Hyaluronic acid is a molecule produced by our body often used in drugs, supplements and cosmetics to restore the function of the joints or to counteract wrinkles and signs of aging.
Hyaluronic acid is a molecule produced by our body, represents the main component of the extracellular matrix and is involved in tissue regeneration and wound healing.
What is hyaluronic acid
Hyaluronic acid is a high molecular weight polysaccharide of the group of glycosaminoglycans, formed by a linear chain, consisting of disaccharide units of N-acetylglucosamine and glucuronic acid.
It is a molecule synthesized by our body to moisturize and protect tissues and is one of the main components of connective tissues on which it performs, together with collagen and elastin, an important structural function, giving the skin its particular properties of resistance, plasticity, turgor and density.
Hyaluronic acid is a fundamental component of the synovial fluid that is located inside the joints with the aim of protecting the cartilages from wear and excessive loads. The synovial fluid, in addition to cushioning the movements, ensures nourishment to the cartilage, accelerating its reparative processes.
Joint aging, as well as skin aging are associated with a decrease in the production of hyaluronic acid. Its deficiency leads to dehydration and weakening of the tissue structure, factors responsible for the formation of wrinkles and sagging skin.
Where is hyaluronic acid found
In the human body it is found in the skin, in the vitreous humor of the eyes (of which it maintains hydration); in cartilage, tendons and joints; in the umbilical cord and walls of the aorta.
The discovery of hyaluronic acid is due to Karl Meyer and his assistant, John Palmer, who in 1934 isolated it from the vitreous body of a cattle’s eye. In the 70s and until a few years ago, this molecule was extracted exclusively by bacterial fermentation from the crest of roosters.
Today, hyaluronic acid of avian origin is flanked by that extracted by a fermentation process of bacteria on a plant substrate. Modern production techniques allow the synthesis of different types of hyaluronic acid with different characteristics and fields of application.

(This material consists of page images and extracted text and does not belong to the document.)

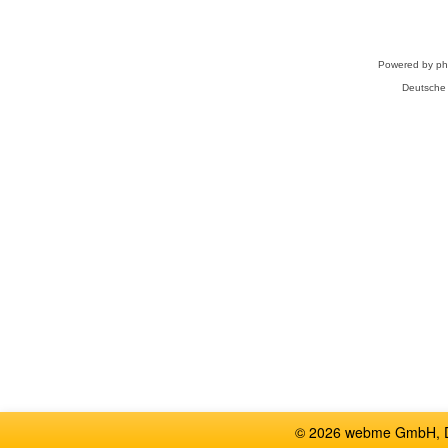
Powered by
p
Deutsche
© 2026 webme GmbH, De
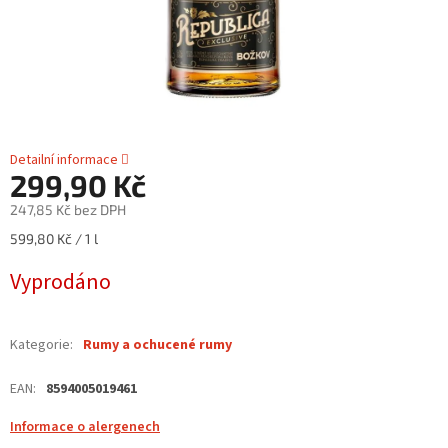
Detailní informace
299,90 Kč
247,85 Kč bez DPH
Měrná
599,80 Kč / 1 l
cena:
Vyprodáno
Kategorie
:
Rumy a ochucené rumy
EAN
:
8594005019461
Informace o alergenech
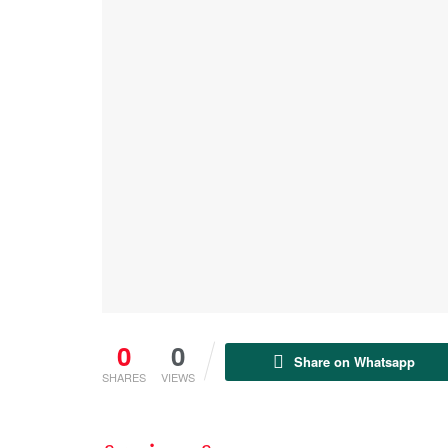
0
0
Share on Whatsapp
SHARES
VIEWS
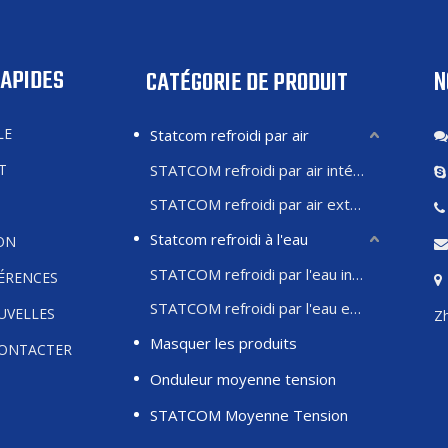
RAPIDES
N
CATÉGORIE DE PRODUIT
LE
Statcom refroidi par air
T
STATCOM refroidi par air intérieur
STATCOM refroidi par air extérieur
Statcom refroidi à l'eau
ON
STATCOM refroidi par l'eau intérieure
FÉRENCES
STATCOM refroidi par l'eau extérieure
UVELLES
Zh
Masquer les produits
ONTACTER
Onduleur moyenne tension
STATCOM Moyenne Tension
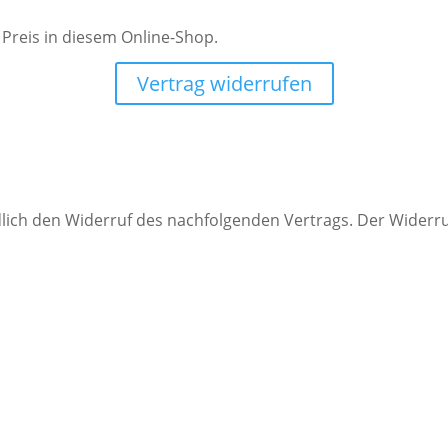
Preis in diesem Online-Shop.
Vertrag widerrufen
indlich den Widerruf des nachfolgenden Vertrags. Der Wider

Properties and uses of hyaluronic acid
The chemical structure of hyaluronic acid gives this molecule properties that make it particularly useful both in the medical and aesthetic fields, in particular to increase the plasticity of tissues, improve the functionality of joints and ensure hydration and skin tone.
Since its concentration in the tissues tends to decrease with advancing age, it often resorts to hyaluronic acid injections in orthopedic surgery to restore joint function and in and aesthetic dermatology in order to eliminate wrinkles and prevent skin aging.
In the orthopedic field, intra-articular injections of hyaluronic acid, called viscosupplementation, are performed when the synovialfluid loses its properties of elasticity and viscosity in the joints affected by severe arthrosis. In aesthetic medicine it is instead used in the form of an injectable filler to correct small skin imperfections.
In otological surgery, hyaluronic acid is used as a regenerator of perforated tympanic membranes. Hyaluric acid is found in artificial tear formulations useful for moisturizing the eye.
Ointments and creams based on hyaluronic acid available in pharmacies (connectivin) are used to heal and heal small wounds and skin excoriations.
On the market are also available food supplements and cosmetic products and anti-aging action for the face and body, for its moisturizing and anti-wrinkle properties.
Inside cosmetic products it can be added with different molecular weights and, consequently, with different ability to cross the stratum corneum.
- When its molecular weight is high, since it cannot penetrate the stratum corneum of the skin, it forms an invisible film capable of blocking the evaporation of water, counteracting skin dehydration.
- If its molecular weight is medium, it penetrates through the skin and provides the water necessary to preserve turgor and firmness to the skin.
- Finally, if its molecular weight is low enough, it is able to reach the subcutaneous layers, stimulating the production of collagen, a protein that gives resistance to tissues, thus determining a temporary filling and smoothing of small wrinkles.
By stimulating the formation of collagen and connective tissue, hyaluronic acid is considered an anti-shock molecule with a lubricating, healing and anti-inflammatory action, as it prevents damage due to physical stress and hinders the free spread of particular substances, such as bacteria and infectious agents.
Contraindications of hyaluronic acid
Being a natural constituent of connective tissues, hyaluronic acid in itself, does not produce obvious side effects and does not present particular contraindications of use. Any side effects associated with its clinical, aesthetic and health use should therefore not be sought in the substance itself, but rather in the way in which it is administered.